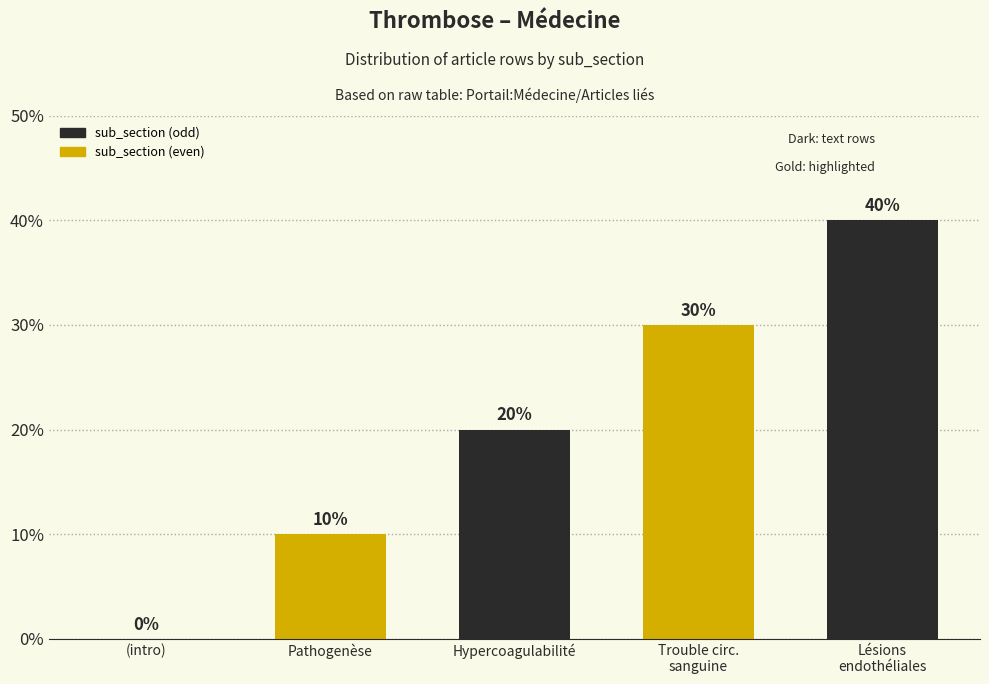

The chart shows a value of 30 at Trouble circ.
sanguine. True or false?

True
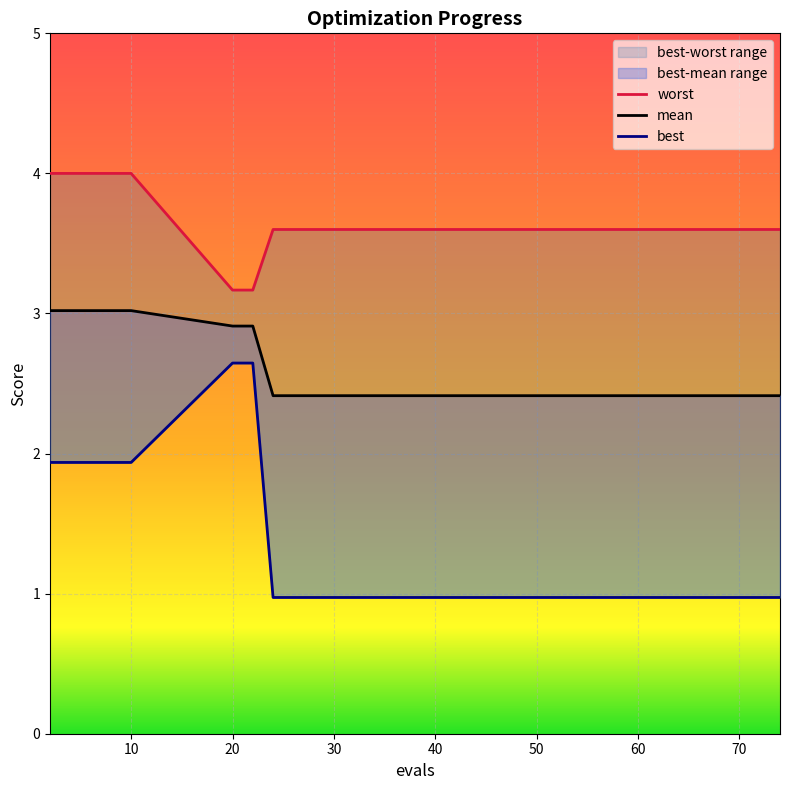

True or false: best and mean intersect in this chart.

False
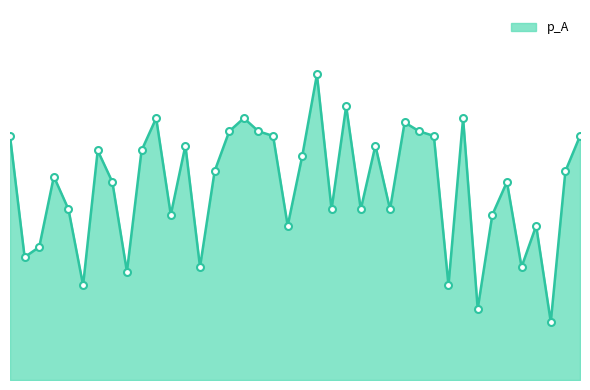

Does the chart display data point markers on the line(s)?

No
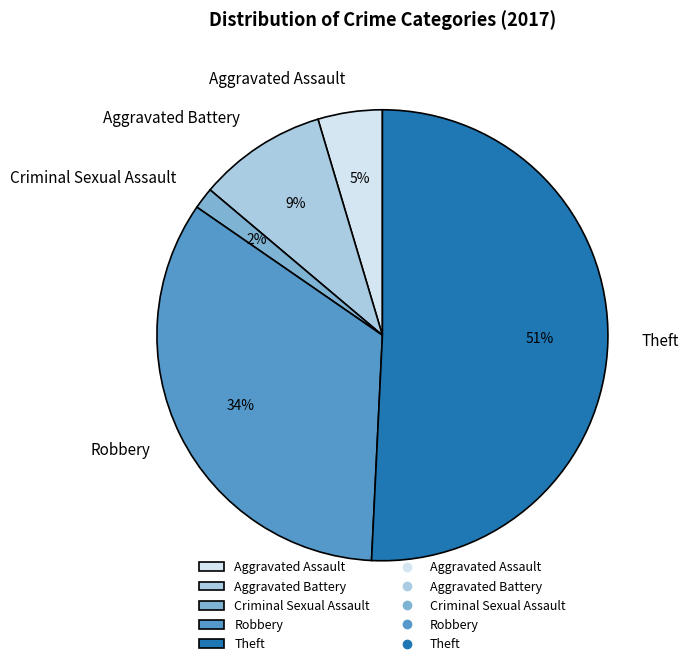

Rank the categories by value from highest to lowest.

Theft, Robbery, Aggravated Battery, Aggravated Assault, Criminal Sexual Assault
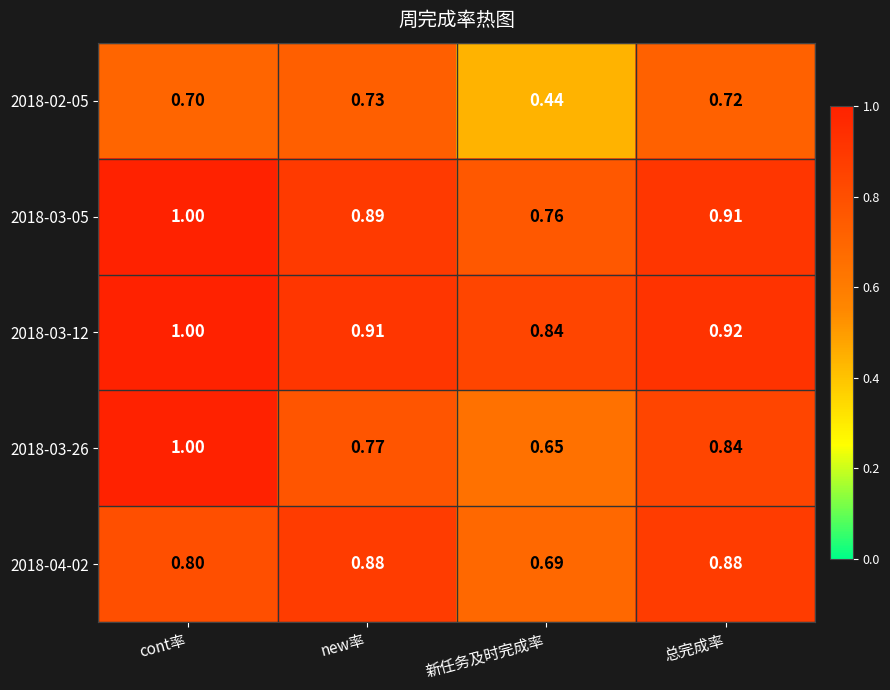

At which label is 2018-03-12 closest to 0?

新任务及时完成率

__HOW TO COMPLETE THIS TASK__. Reproduce all of the rows above, substituting "graph" for every occurrence of "chart" and leaving all other text unchanged. Omit the pictures from your answer.

__TASK SOLUTION__.
The graph shows a value of 30 at Trouble circ.
sanguine. True or false?

True

True or false: best and mean intersect in this graph.

False

Does the graph display data point markers on the line(s)?

No

Rank the categories by value from highest to lowest.

Theft, Robbery, Aggravated Battery, Aggravated Assault, Criminal Sexual Assault

At which label is 2018-03-12 closest to 0?

新任务及时完成率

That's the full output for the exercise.